Single by Chas & Dave

from the album Don't Give a Monkey's
- Released: May 1979
- Studio: Portland Studios
- Genre: Novelty
- Length: 3:50
- Label: EMI
- Songwriter(s): Chas Hodges; Dave Peacock;

Chas & Dave singles chronology
| "Strummin'" (1978) | "Gertcha" (1979) | "The Sideboard Song" (1979) |

Music video
- "Gertcha" on YouTube

= Gertcha =

Single by Chas & Dave

"Gertcha" is a song from Chas & Dave's 1979 album Don't Give a Monkey's, which was released as a single in May 1979 and entered the UK Singles Chart at No. 67. The song stayed in the charts for 8 weeks and peaked at number No. 20 on 30 June 1979. The song was used as the music behind a notable television commercial for Courage Bitter.

==Background==
The song is based around an expletive traditionally said in the East End of London when someone is in disbelief of something, or wants to give a mild threat. According to Chas Hodges, the word is a more polite way of saying "Get out of it you little bastard!" where "get out of it you" becomes contracted to "gertcha". The song was originally titled "Woortcha!" in the first album of Chas & Dave released in 1975, One Fing 'n' Anuvver, but they decided to use "Gertcha" as the title for the single as it was the more commonly used version of the word.
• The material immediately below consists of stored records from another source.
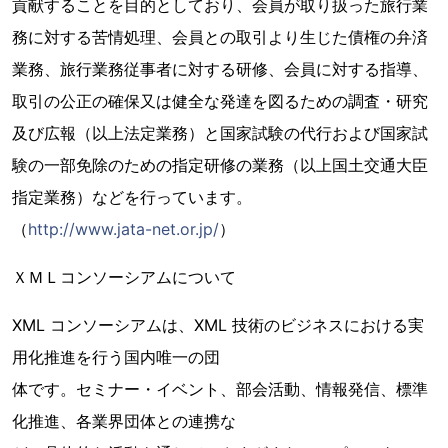
貢献することを目的としており、会員が取り扱った旅行業
務に対する苦情処理、会員との取引より生じた債権の弁済
業務、旅行業務従事者に対する研修、会員に対する指導、
取引の公正の確保又は健全な発達を図るための調査・研究
及び広報（以上法定業務）と国家試験の代行および国家試
験の一部免除のための指定研修の業務（以上国土交通大臣
指定業務）などを行っています。
（
http://www.jata-net.or.jp/
）
ＸＭＬコンソーシアムについて
XML コンソーシアムは、XML 技術のビジネスにおける実
用化推進を行う国内唯一の団
体です。セミナー・イベント、部会活動、情報発信、標準
化推進、各業界団体との連携な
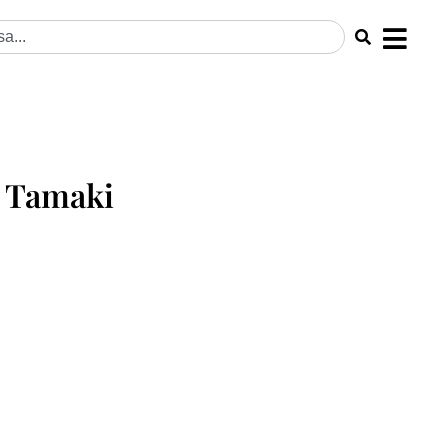
i Tamaki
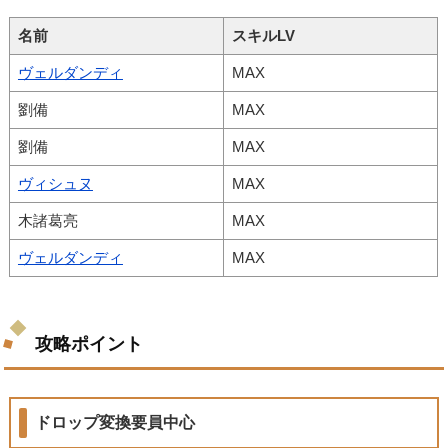
名前
スキルLV
ヴェルダンディ
MAX
劉備
MAX
劉備
MAX
ヴィシュヌ
MAX
木諸葛亮
MAX
ヴェルダンディ
MAX
攻略ポイント
ドロップ変換要員中心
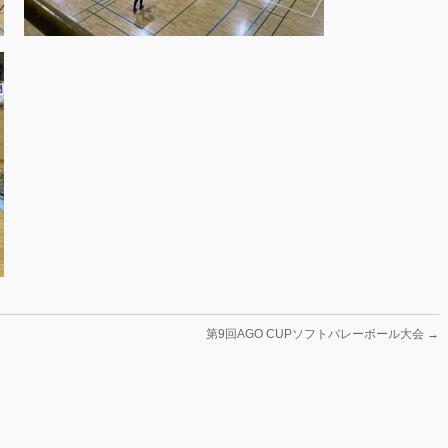
第9回AGO CUPソフトバレーボール大会
→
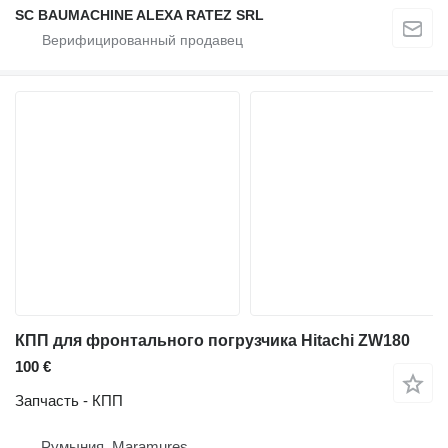
SC BAUMACHINE ALEXA RATEZ SRL
КПП для фронтального погрузчика Hitachi ZW180
100 €
Запчасть - КПП
Румыния, Maramures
The song was first written in 1972 or 1973. An advertising executive Dave Trott heard the duo performed "Woortcha!" in a pub in the East End in 1978, and decided to use the song for a series of adverts for Courage bitter. The original version in One Fing 'n' Anuvver was slower, and Chas & Dave recorded a short version at a faster tempo so that it may fit into the adverts. The advert was released in early 1979 and became popular, the record label EMI then requested a faster version of the song so that it may be released as a single. The duo re-recorded the song at Portland Studios in London, and the faster version was released as "Gertcha" early May 1979. The song is included in the album Don't Give a Monkey's.

==Performance==
When Chas & Dave performed the song on Top of the Pops, the BBC producer demanded that they not sing the word "cowson", an old-fashioned swear word meaning "son of a bitch". The duo obliged by omitting the word, leaving a brief pause instead (although they did sing it once, in the first instance at the end of the first verse), but only after multiple takes as they kept forgetting not to sing it.